Hut site, Derrygorman, Co. Kerry
Co. Kerry |
Settlement Sites
A modern road cuts straight through the middle of this early medieval enclosure in Derrygorman, dividing north from south with a matter-of-factness that would have baffled whoever originally built it.
The circular rath, known locally in the Irish as Lios Mór, survives in otherwise well-preserved condition on level ground, which makes the bisection all the more striking. A rath is a roughly circular earthwork enclosure, typically dating from the early medieval period and used as a farmstead or defended residence, and this one retains enough of its original form to reward close attention despite the intrusion of the road.

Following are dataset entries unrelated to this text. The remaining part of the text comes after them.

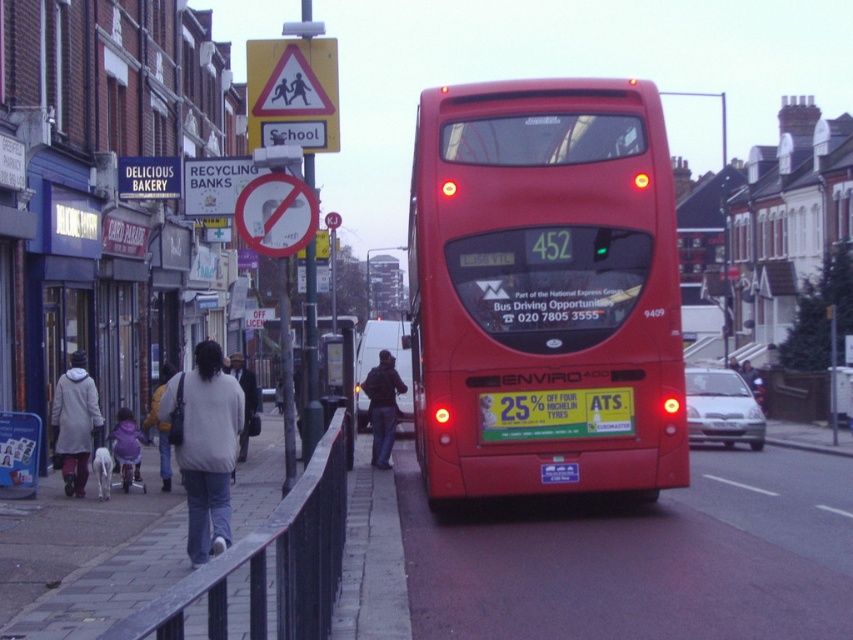
You are a pedestrian standing on the sidewalk and see the dark blue jeans at center and the light gray sweater at lower left. Which item is positioned higher in the image?

The dark blue jeans at center is located above the light gray sweater at lower left, so it is positioned higher in the image.

You are a pedestrian standing on the sidewalk. You see the yellow plastic school crossing sign at upper center and the light gray sweater at lower left. Which object is higher from the ground?

The yellow plastic school crossing sign at upper center is above the light gray sweater at lower left, so it is higher from the ground.

You are standing at the point with coordinates point (149, 412) and want to walk to the point with coordinates point (265, 122). Which direction should you move in?

You should move forward because point (265, 122) is in front of point (149, 412).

Within the enclosure, two possible hut-sites have been identified. The first sits near the centre of the western half of the interior and takes the form of a grass-grown band of collapsed stone enclosing a roughly square area of about 5.2 metres across, the kind of low, overgrown rubble that is easy to walk past without registering what it once was. The second lies just north of the western entrance gap and survives only as a roughly circular hollow, now densely overgrown. A trench to the south of the same entrance may be a later field drain rather than anything prehistoric. A souterrain, an underground stone-lined passage that was often used for storage or refuge in early medieval settlements, was recorded here by the Kerry Archaeological Survey but could not be located during subsequent fieldwork. These details were first documented by J. Cuppage in the 1986 Dingle Peninsula archaeological survey, a volume covering the archaeology of Corca Dhuibhne that remains a key reference for the area.